A time to love, and a time, to hate Greek thought again supplies us with a parallel,

ἡμεῖς δὲ πῶς οὐ γνωσόμεσθα σωφρονεῖν ;

ἐγὼ δʼ, ἐπίσταμαι γὰρ ἀρτίως ὅτι

ὅ τʼ ἐχθρὸς ἡμῖν ἐς τοσόνδʼ ἐχθαρτέος,

ὡς καὶ φιλήσων αὖθις, ἔς τε τὸν φίλον

τοσαῦθʼ ὑπουργῶν ὠφελεῖν βουλήσομαι,

ὡς αἰὲν οὑ μενοῦντα.

"Shall not we too learn

Our lesson of true wisdom? I indeed

Have learnt but now that we should hate a foe

Only so far as one that yet may love,

And to a friend just so much help I'll give

As unto one that will not always stay."

Soph. Aias, 680 686.

a time of war, and a time of peace The change in the Hebrew, as in the English, from verbs in the infinitive to substantives is probably intended to emphasize the completion of the list. The words are of course closely connected with the "love" and "hate" of the preceding clause, but differ in referring to the wider range of national relations. Here also the wisdom of a king or statesman lies in discerning the opportuneness of war or peace, in seeing when the maxim "si vis pacem para bellum" is applicable or inapplicable.
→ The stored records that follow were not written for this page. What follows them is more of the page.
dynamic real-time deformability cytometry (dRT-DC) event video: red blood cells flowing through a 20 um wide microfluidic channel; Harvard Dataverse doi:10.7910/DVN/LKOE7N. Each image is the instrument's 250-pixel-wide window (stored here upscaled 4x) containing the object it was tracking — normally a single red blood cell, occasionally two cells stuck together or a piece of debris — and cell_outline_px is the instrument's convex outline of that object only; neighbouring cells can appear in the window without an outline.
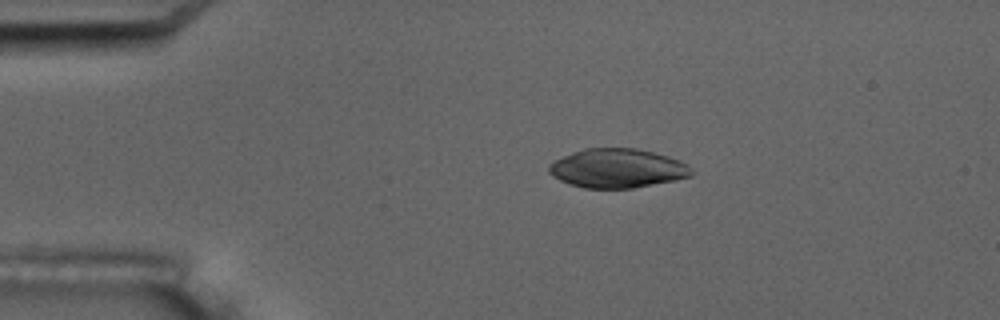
{"species": "common noctule bat (a hibernating species)", "species_latin": "Nyctalus noctula", "temperature_condition": "room temperature", "stored_images_in_passage": 4, "camera_frame_rate_fps": 3000, "um_per_image_px": 0.085, "animal": {"sex": "male", "body_mass_g": 17.5, "forearm_length_mm": 52.3}, "frame": {"image": 1, "passage_image": 3, "time_ms": 3.0, "image_size_px": [1000, 320], "cell_outline_px": [[692, 176], [676, 180], [632, 188], [584, 188], [568, 184], [552, 176], [548, 172], [548, 164], [572, 152], [584, 148], [636, 148], [668, 156], [680, 160], [688, 164], [692, 168]], "centroid_in_image_um": [52.48, 14.31], "position_along_channel_um": 32.5, "area_um2": 32.6}}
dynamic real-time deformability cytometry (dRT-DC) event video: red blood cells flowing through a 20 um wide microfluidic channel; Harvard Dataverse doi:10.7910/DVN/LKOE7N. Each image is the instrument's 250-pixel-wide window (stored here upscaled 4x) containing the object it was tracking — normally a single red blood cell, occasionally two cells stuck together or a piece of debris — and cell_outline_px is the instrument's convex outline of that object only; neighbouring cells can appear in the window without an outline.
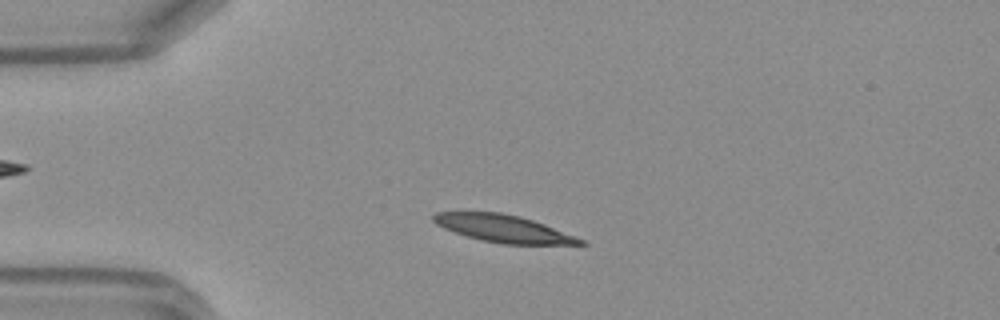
{"species": "Egyptian fruit bat (a non-hibernating species)", "species_latin": "Rousettus aegyptiacus", "temperature_condition": "warm", "stored_images_in_passage": 45, "camera_frame_rate_fps": 3000, "um_per_image_px": 0.085, "frame": {"image": 1, "passage_image": 8, "time_ms": 2.333, "image_size_px": [1000, 320], "cell_outline_px": [[588, 244], [500, 244], [480, 240], [444, 228], [436, 224], [432, 220], [432, 216], [436, 212], [500, 212], [520, 216], [544, 224], [576, 236], [584, 240]], "centroid_in_image_um": [42.79, 19.43], "position_along_channel_um": 42.2, "area_um2": 23.24}}
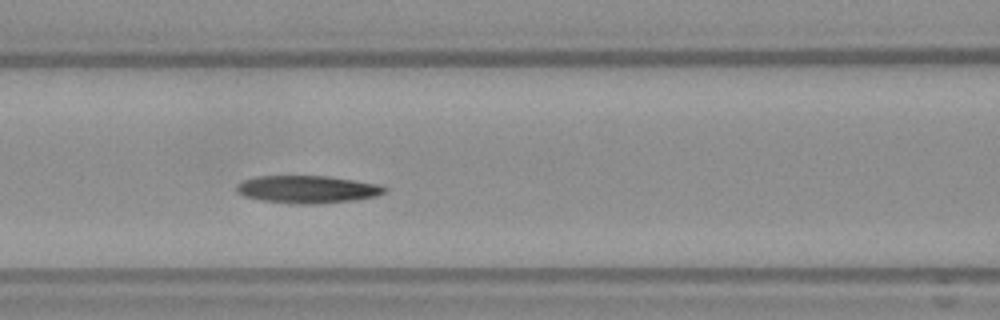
{"frame": {"image": 2, "passage_image": 17, "time_ms": 5.333, "image_size_px": [1000, 320], "cell_outline_px": [[388, 188], [384, 192], [376, 196], [352, 200], [320, 204], [292, 204], [260, 200], [244, 196], [236, 192], [236, 184], [244, 180], [256, 176], [328, 176], [380, 184]], "centroid_in_image_um": [26.1, 16.09], "position_along_channel_um": 140.5, "area_um2": 23.93}}
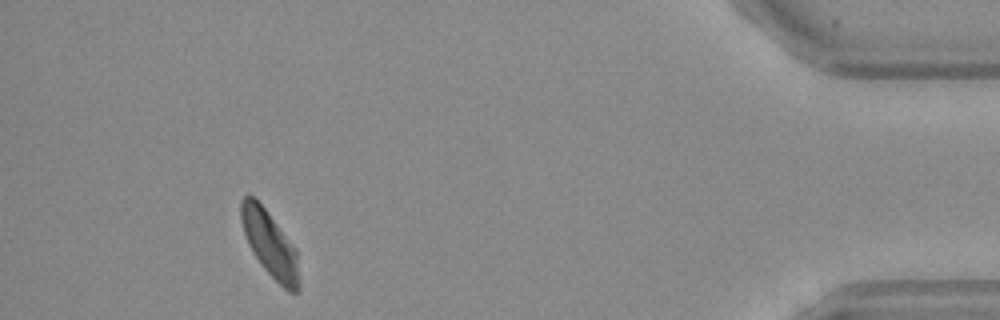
{"frame": {"image": 3, "passage_image": 41, "time_ms": 13.333, "image_size_px": [1000, 320], "cell_outline_px": [[300, 292], [288, 292], [264, 268], [252, 252], [248, 244], [240, 220], [240, 200], [248, 192], [264, 208], [296, 248], [300, 288]], "centroid_in_image_um": [22.93, 20.74], "position_along_channel_um": 412.3, "area_um2": 22.08}, "authors_computed_cell_mechanics": {"area_um2": 23.409, "velocity_mm_per_s": 4.1558, "shape_relaxation_time_tau1_ms": 4.8992, "shape_relaxation_time_tau2_ms": 3.0637, "deformation_change_tau1": 0.1682, "deformation_change_tau2": 0.1019}}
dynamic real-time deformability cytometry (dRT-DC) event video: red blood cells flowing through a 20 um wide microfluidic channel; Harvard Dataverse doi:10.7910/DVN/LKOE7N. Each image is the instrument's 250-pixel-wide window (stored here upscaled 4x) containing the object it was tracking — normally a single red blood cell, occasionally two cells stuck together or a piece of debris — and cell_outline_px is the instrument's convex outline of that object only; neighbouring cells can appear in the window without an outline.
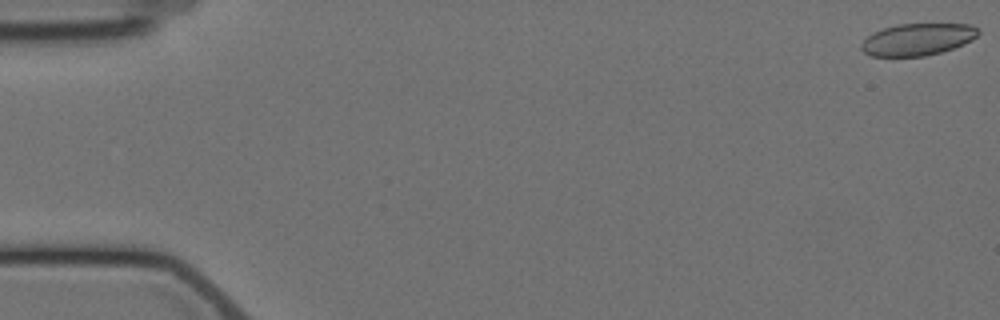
{"species": "Egyptian fruit bat (a non-hibernating species)", "species_latin": "Rousettus aegyptiacus", "temperature_condition": "cold", "stored_images_in_passage": 5, "camera_frame_rate_fps": 3000, "um_per_image_px": 0.085, "animal": {"sex": "female"}, "frame": {"image": 1, "passage_image": 1, "time_ms": 0.0, "image_size_px": [1000, 320], "cell_outline_px": [[980, 32], [972, 40], [964, 44], [940, 52], [924, 56], [872, 56], [864, 52], [860, 48], [860, 44], [872, 32], [884, 28], [900, 24], [972, 24], [980, 28]], "centroid_in_image_um": [78.01, 3.34], "position_along_channel_um": 7.0, "area_um2": 21.79}}
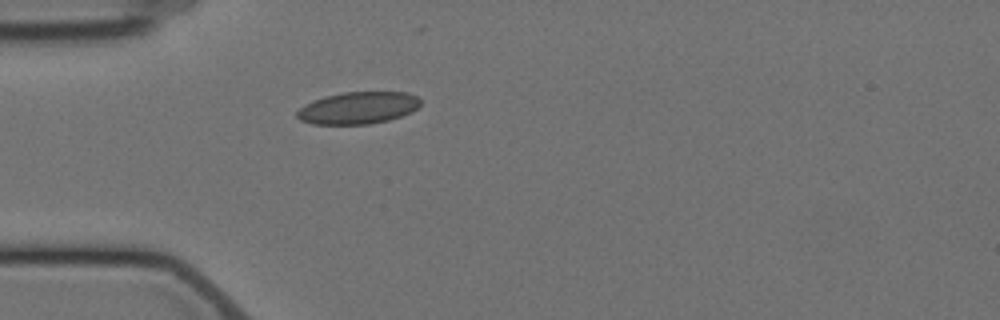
{"frame": {"image": 2, "passage_image": 5, "time_ms": 5.333, "image_size_px": [1000, 320], "cell_outline_px": [[420, 104], [412, 112], [388, 120], [368, 124], [312, 124], [300, 120], [296, 116], [296, 112], [304, 104], [312, 100], [324, 96], [344, 92], [408, 92], [416, 96], [420, 100]], "centroid_in_image_um": [30.41, 9.17], "position_along_channel_um": 54.6, "area_um2": 23.12}}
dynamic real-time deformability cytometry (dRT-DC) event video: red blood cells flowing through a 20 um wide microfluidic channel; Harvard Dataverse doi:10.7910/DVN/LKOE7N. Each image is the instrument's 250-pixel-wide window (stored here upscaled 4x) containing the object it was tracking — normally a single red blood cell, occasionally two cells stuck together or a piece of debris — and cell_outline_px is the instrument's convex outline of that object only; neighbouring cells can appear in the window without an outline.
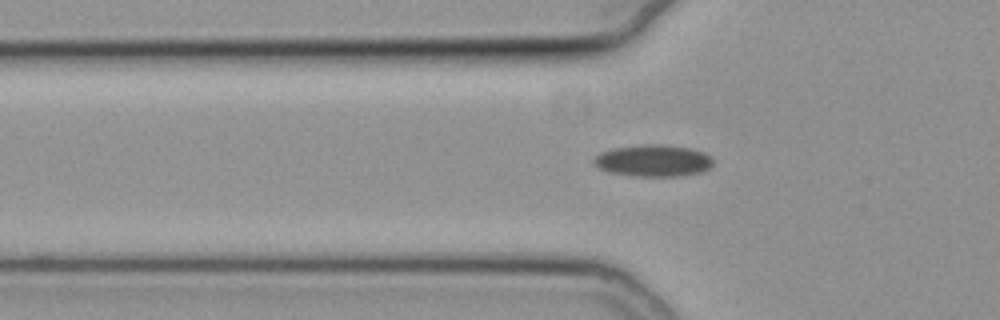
{"species": "common noctule bat (a hibernating species)", "species_latin": "Nyctalus noctula", "temperature_condition": "cold", "stored_images_in_passage": 28, "camera_frame_rate_fps": 3000, "um_per_image_px": 0.085, "animal": {"sex": "female", "body_mass_g": 19.3, "forearm_length_mm": 54.1}, "frame": {"image": 1, "passage_image": 2, "time_ms": 0.333, "image_size_px": [1000, 320], "cell_outline_px": [[712, 164], [708, 168], [700, 172], [684, 176], [632, 176], [608, 172], [592, 164], [592, 160], [600, 152], [612, 148], [644, 144], [660, 144], [692, 148], [704, 152], [712, 156]], "centroid_in_image_um": [55.51, 13.65], "position_along_channel_um": 70.3, "area_um2": 22.37}}
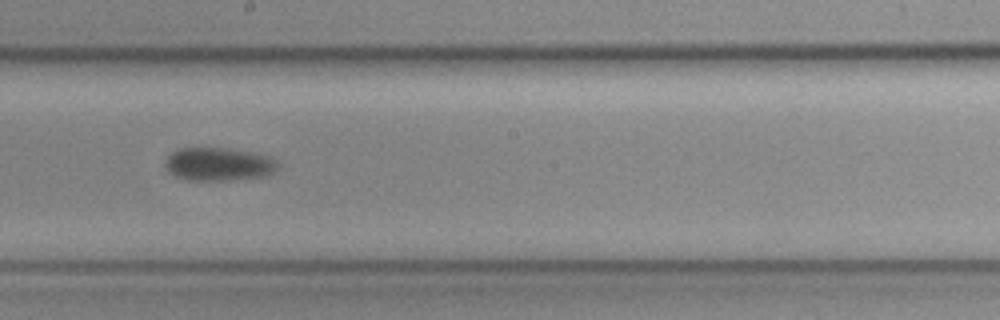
{"frame": {"image": 2, "passage_image": 15, "time_ms": 4.667, "image_size_px": [1000, 320], "cell_outline_px": [[280, 164], [268, 176], [228, 180], [188, 180], [176, 176], [168, 172], [164, 164], [168, 156], [172, 152], [180, 148], [228, 148], [252, 152], [272, 156]], "centroid_in_image_um": [18.61, 13.95], "position_along_channel_um": 229.6, "area_um2": 21.96}}
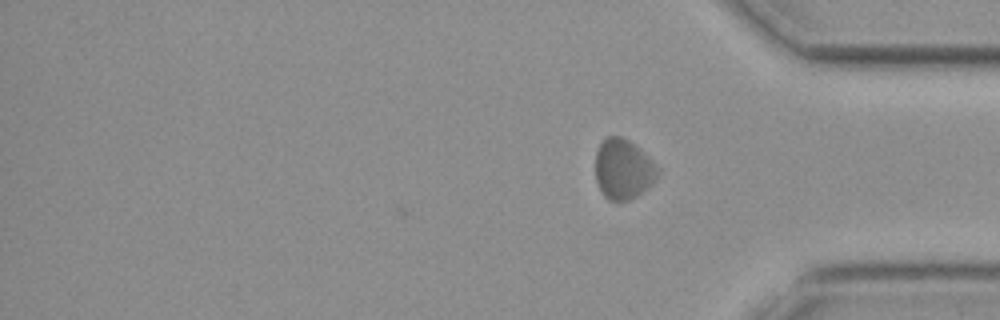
{"frame": {"image": 3, "passage_image": 28, "time_ms": 9.0, "image_size_px": [1000, 320], "cell_outline_px": [[660, 172], [652, 184], [636, 196], [628, 200], [608, 200], [600, 192], [596, 180], [596, 148], [608, 136], [620, 136], [628, 140], [640, 148], [660, 168]], "centroid_in_image_um": [52.98, 14.38], "position_along_channel_um": 382.2, "area_um2": 21.91}, "authors_computed_cell_mechanics": {"area_um2": 22.0218, "velocity_mm_per_s": 3.6926, "shape_relaxation_time_tau1_ms": 5.8608, "shape_relaxation_time_tau2_ms": null, "deformation_change_tau1": 0.0364, "deformation_change_tau2": null}}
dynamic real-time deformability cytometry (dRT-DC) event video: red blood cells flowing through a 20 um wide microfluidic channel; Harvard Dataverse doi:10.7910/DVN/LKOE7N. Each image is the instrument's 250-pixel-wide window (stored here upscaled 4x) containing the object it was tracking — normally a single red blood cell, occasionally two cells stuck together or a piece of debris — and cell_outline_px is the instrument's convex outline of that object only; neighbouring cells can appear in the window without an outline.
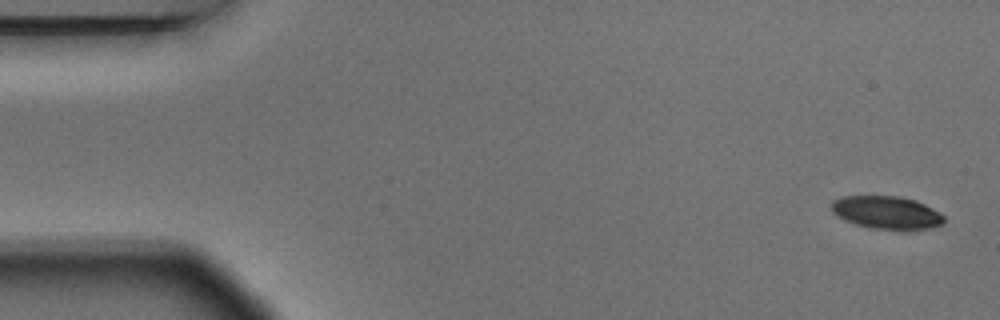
{"species": "Egyptian fruit bat (a non-hibernating species)", "species_latin": "Rousettus aegyptiacus", "temperature_condition": "warm", "stored_images_in_passage": 5, "camera_frame_rate_fps": 3000, "um_per_image_px": 0.085, "animal": {"sex": "male"}, "frame": {"image": 1, "passage_image": 1, "time_ms": 0.0, "image_size_px": [1000, 320], "cell_outline_px": [[944, 224], [928, 228], [868, 228], [844, 220], [832, 212], [832, 200], [844, 196], [900, 196], [916, 200], [940, 212], [944, 216]], "centroid_in_image_um": [75.35, 18.04], "position_along_channel_um": 9.6, "area_um2": 21.27}}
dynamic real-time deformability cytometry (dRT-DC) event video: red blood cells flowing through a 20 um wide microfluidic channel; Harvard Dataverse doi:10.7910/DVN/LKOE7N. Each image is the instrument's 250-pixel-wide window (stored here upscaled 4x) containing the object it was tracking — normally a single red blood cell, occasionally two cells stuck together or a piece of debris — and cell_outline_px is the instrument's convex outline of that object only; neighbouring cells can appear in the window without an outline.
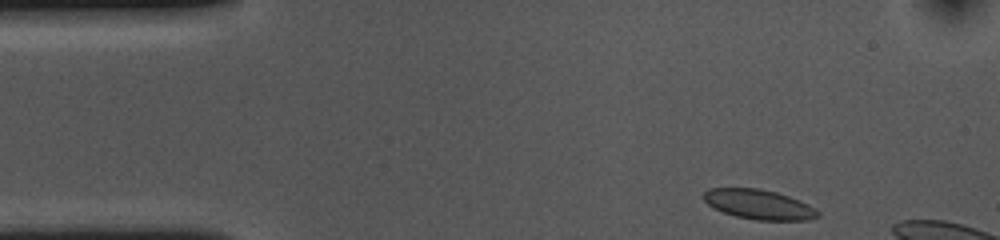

It may be well to repeat here what was said at the outset in reference to this list of times and seasons, that the idea of a Necessity, Fate, Predestination, which many interpreters, bent on finding traces of a Stoic fatalism, have read into the teaching of the section, is really foreign to the writer's thoughts. That which he insists on is the thought that the circumstances and events of life form part of a Divine Order, are not things that come at random, and that wisdom, and therefore such a measure of happiness as is attainable, lies in adapting ourselves to the order and accepting the guidance of events in great things and small, while shame and confusion come from resisting it. The lesson is in fact identical with one very familiar to us at once in the commonest of all proverbs, "Take time by the forelock;" "Time and tide wait for no man," and in a loftier strain,

"There is a tide in the affairs of men

Which, taken at the flood, leads on to fortune;

Omitted, all the remnant of their lives

Is bound in shallows and in miseries."

Shakespeare, Julius Caesar, iv. 3.

It is well to remember such counsels of prudence. It is well also to remember that a yet higher wisdom bids us in the highest work "to be instant, in season, out of season" (εὐκαίρως, ἀκαίρως, 2 Timothy 4:2).